Items that must appear include, but are not limited to: the proper shipping name, the UN hazard class and identification number, the letters “RQ” if the shipment is a “hazardous substance”, emergency response telephone numbers, the words “radioactive materials” (unless these words are already contained in the proper shipping name), the name of each radionuclide in the material, a description of the physical and chemical form of the material, the radioactivity content, the radioactive label on each package (i.e., White I, Yellow II, and Yellow III), and appropriate group notations for shipment of LSA or SCO materials (e.g., LSA-I, SCO-II, etc.). Please be aware this list is not complete and that qualifying comments apply to some of the listed items.
Are there any exceptions to the requirement for shipping papers?
Yes. Excepted packages meeting certain DOT requirements are exempted from providing this documentation.
What type and level of training is required to package and ship RAM?
Employees who transport hazardous materials, i.e., “Hazmat Employees”, must be trained and tested pursuant to the requirements of 49 CFR 172, Subpart H. The essential training categories specified by the DOT are general awareness/familiarization training, function-specific training, and safety training. Initial training is required within a specified time frame (90 days) for new employees assigned to a specific job. Recurrent training is also required within three (3) years (or 90 days for employees assigned to a new job for which they have not been previously trained). Records must be maintained attesting that training and testing requirements have been met.
I guess training is always good, but is all this really necessary?
It is estimated that over 4 million RAM packages are transported annually in the United States. While an excellent safety record has been achieved over the past fifty years, which corresponds to the advent of the nuclear age, this is due in large part to effective training in the proper packaging of these materials.
Are there other reasons?
Yes. Radiation and radioactivity have negative connotations for many people. Effective training and adherence to the regulations has resulted in no known deaths or serious injuries to transportation workers, emergency services personnel, or the general public. It is important that this track record be maintained to promote confidence and a feeling of safety among the populace.
What is the most important lesson in this discussion?

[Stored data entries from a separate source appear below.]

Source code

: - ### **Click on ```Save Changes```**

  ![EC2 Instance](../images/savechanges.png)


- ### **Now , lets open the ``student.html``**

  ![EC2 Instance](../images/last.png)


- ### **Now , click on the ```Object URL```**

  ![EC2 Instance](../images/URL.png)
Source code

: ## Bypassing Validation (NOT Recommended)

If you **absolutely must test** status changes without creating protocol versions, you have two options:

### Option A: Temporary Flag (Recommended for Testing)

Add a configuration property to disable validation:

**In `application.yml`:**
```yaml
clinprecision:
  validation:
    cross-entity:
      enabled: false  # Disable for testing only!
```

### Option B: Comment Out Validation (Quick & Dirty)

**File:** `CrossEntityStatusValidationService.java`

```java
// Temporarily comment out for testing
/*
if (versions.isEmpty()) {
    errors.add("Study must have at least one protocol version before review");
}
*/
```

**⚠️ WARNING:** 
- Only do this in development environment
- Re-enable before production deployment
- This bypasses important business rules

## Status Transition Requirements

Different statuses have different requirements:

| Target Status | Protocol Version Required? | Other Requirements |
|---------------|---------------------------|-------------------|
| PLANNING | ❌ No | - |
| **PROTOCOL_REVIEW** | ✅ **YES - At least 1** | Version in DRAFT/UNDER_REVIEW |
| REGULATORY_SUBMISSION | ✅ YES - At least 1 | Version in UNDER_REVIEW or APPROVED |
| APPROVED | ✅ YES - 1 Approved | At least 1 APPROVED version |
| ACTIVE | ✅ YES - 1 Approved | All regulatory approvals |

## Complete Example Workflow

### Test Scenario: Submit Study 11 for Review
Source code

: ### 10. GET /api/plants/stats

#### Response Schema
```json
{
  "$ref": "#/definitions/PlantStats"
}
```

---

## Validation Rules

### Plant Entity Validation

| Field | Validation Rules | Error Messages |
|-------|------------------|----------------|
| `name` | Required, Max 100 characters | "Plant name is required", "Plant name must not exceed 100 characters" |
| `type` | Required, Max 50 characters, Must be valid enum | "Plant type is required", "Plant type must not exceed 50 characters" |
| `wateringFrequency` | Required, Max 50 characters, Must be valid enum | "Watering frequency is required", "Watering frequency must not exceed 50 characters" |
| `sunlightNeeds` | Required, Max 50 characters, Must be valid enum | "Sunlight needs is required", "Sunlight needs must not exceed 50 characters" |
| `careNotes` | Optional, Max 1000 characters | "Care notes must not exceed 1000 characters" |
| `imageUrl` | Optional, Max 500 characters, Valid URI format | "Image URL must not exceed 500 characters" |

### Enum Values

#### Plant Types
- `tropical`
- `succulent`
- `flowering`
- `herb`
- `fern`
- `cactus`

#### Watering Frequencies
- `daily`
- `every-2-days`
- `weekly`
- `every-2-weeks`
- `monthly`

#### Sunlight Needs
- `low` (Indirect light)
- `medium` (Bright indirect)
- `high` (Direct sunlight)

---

Actually, there is more than one. Radioactive material is transported on a daily basis in the United States by rail, truck, water, and air. Safe transport of these materials is based primarily on the use of proper packaging. While there are risks associated with the transportation of RAM, namely the risks from a vehicle accident and the associated radiological ramifications, these risks have been demonstrated historically to be quite low. When they occur, emergency response plans exist and are implemented by trained personnel to respond appropriately and in a timely fashion. However . . .
Yes??
Adhering to the shipping regulations can be easier said than done. While we presented some general terminology and some examples in this discussion, it is important that experienced and trained individuals who know and understand all of the twists and turns of the regulations be involved in the packaging and transport of your radioactivity or radiation source. History has shown, over and over again, that a tentative or flippant attitude to shipping always comes back to haunt the shipper. And by the way, the “I didn’t know what you meant” excuse gets you nowhere . . . fast.